I understand that a typical floating point operation is significantly slower than a typical integer one, so I wasn't too sure what approach(es?) would be appropriate to implement a RV32IF processor in hardware.
One method I could think of is say if I experimentally knew the slowest FP execution takes twice as long as the slowest INT one, I could have 2 'execution' stages for floating point, making integer instructions follow the typical 5 stage pipeline and floating point ones a 6 stage. I understand this would lead to a whole bunch of new hazards to worry about though, especially since not all FP instructions are made the same and the FDIV in particular could take way longer than just twice the longest integer execution time. Another approach would then have to be a hardware scoreboarding method like Tomasulo's Algorithm, but that would be quite a bit more work and area to implement.
I wanted to understand how this problem is usually tackled, especially if say I was resource constrained.
Similar to how integer multiply works, typically also multi-cycle (with no stalls unless you try to read the register too soon). But it's easier because the FP registers are separate from integer so you don't have to detect hazards between them, except for instructions that move data between int / FP regs. (Some ARMv7 CPUs have big stalls on instructions that move data from SIMD/FP registers to integer, since they don't do detailed dependency tracking between the two domains so just stall until all in-flight FP instructions are done, or something like that.)

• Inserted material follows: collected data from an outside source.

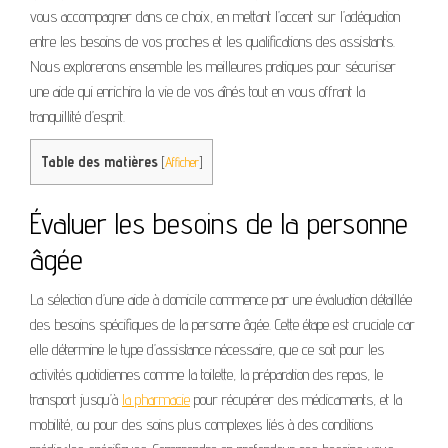
vous accompagner dans ce choix, en mettant l’accent sur l’adéquation
entre les besoins de vos proches et les qualifications des assistants.
Nous explorerons ensemble les meilleures pratiques pour sécuriser
une aide qui enrichira la vie de vos aînés tout en vous offrant la
tranquillité d’esprit.
Table des matières
[
Afficher
]
Évaluer les besoins de la personne
âgée
La sélection d’une aide à domicile commence par une évaluation détaillée
des besoins spécifiques de la personne âgée. Cette étape est cruciale car
elle détermine le type d’assistance nécessaire, que ce soit pour les
activités quotidiennes comme la toilette, la préparation des repas, le
transport jusqu’à
la pharmacie
pour récupérer des médicaments, et la
mobilité, ou pour des soins plus complexes liés à des conditions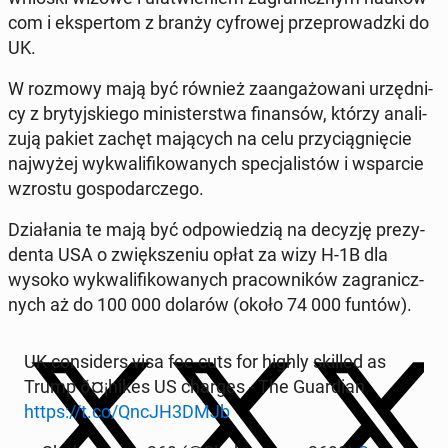
com i eks­per­tom z branży cy­fro­wej prze­pro­wadz­ki do
UK.
W rozmowy mają być również za­an­ga­żo­wa­ni urzęd­ni­
cy z bry­tyj­skie­go mi­ni­ster­stwa fi­nan­sów, którzy ana­li­
zu­ją pakiet zachęt ma­ją­cych na celu przy­cią­gnię­cie
naj­wy­żej wy­kwa­li­fi­ko­wa­nych spe­cja­li­stów i wspar­cie
wzrostu go­spo­dar­cze­go.
Dzia­ła­nia te mają być od­po­wie­dzią na decyzję pre­zy­
den­ta USA o zwięk­sze­niu opłat za wizy H-1B dla
wysoko wy­kwa­li­fi­ko­wa­nych pra­cow­ni­ków za­gra­nicz­
nych aż do 100 000 dolarów (około 74 000 funtów).
UK con­si­ders visa fee cuts for highly skilled as
Trump ð¤¡hi­kes US charges - The Gu­ar­dian
https://t.co/QncJH3DMJb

In terms of a classic 5-stage RISC pipeline, execution starts in the EX stage, but then you have a separate pipeline for FP operations, with its own write-back stage into the FP register file.

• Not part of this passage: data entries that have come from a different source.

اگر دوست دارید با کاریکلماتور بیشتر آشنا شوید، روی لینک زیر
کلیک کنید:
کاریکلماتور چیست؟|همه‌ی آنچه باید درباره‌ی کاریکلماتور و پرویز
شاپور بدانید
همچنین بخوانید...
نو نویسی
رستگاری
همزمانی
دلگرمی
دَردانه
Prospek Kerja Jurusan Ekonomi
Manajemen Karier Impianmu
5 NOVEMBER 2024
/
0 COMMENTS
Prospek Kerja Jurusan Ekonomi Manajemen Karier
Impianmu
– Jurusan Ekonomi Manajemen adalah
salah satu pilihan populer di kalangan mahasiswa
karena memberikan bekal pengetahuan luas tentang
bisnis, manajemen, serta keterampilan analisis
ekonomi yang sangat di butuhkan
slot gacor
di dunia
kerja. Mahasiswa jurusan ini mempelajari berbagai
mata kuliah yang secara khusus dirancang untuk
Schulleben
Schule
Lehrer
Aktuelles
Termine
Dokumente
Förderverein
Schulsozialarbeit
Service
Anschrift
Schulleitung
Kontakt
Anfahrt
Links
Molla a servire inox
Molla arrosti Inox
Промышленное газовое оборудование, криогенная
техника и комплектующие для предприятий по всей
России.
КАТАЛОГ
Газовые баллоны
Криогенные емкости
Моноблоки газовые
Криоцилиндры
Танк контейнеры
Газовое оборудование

With instructions of different latencies (e.g. integer mul vs. add, or FP add and mul if they have different latencies), WAW and maybe WAR hazards become possible, so yes, hazard detection becomes more complex. As well as bypass forwarding, and there's a larger window for true dependencies (RAW hazards).
Also write-back conflicts where two results are ready in the same cycle for different registers in the same register file. That's a type of structural hazard. You can design the pipeline to stall and have one of the results write-back in the next cycle.
Discussion of a classic 5-stage RISC pipeline (https://en.wikipedia.org/wiki/Classic_RISC_pipeline) usually totally ignores these issues, only considering single-cycle latency ALU ops, and a cache with 1-cycle load-use latency (not including the EX cycle for address math).
Classic MIPS avoided complications for the main pipeline by having mult and div write separate registers, hi and lo, with special semantics for mflo (move from LO) etc. that allowed the CPU to give unpredictable results in corner cases where software did things that could make pipelining hard. i.e. they handled some corner cases by saying "don't do that". Raymond Chen explains in a nice short article: The MIPS R4000, part 3: Multiplication, division, and the temperamental HI and LO registers
RISC-V (and MIPS32r1 and so on with MIPS mul instead of MIPS mult) do need to match more register-numbers against each other to detect hazards, and a somewhat longer window of in-flight instructions in the longer pipes.
For a minimal RISC-V aiming to minimize transistors even if we have to give up significant speed: integer multiply/divide is optional so you can omit them to keep the integer pipeline clean. Fully stall on mov between FP and integer regs like old ARM, and have fixed latency for all FP operations (except div/sqrt) so they pipeline separately with a longer pipe with WB to the FP register file separate from integer.
For FP divide / sqrt, you could fully stall on those if you didn't care about performance. To let other instructions work while they're in flight, just track the one output FP register from your non-pipelined div/sqrt unit. (It's hard and expensive to pipeline; big x86 cores had throughput ~= latency for divsd and sqrtsd until Bulldozer and Ivy Bridge in the early 2010s, and even then not heavily pipelined. And still not 1/clock, more like 4 to 6 cycle throughput with 13-19 cycle latency.)
If the first access after a div/sqrt is a write, cancel the div/sqrt so another one can start. (Or not, this would only happen if software is dumb, unless you're doing out-of-order exec so mis-speculation is possible.) If the first access is a read, then you stall, so efficient software just needs to do software-pipelining of FP (or integer) div/sqrt, not trying to read the result until many instructions later.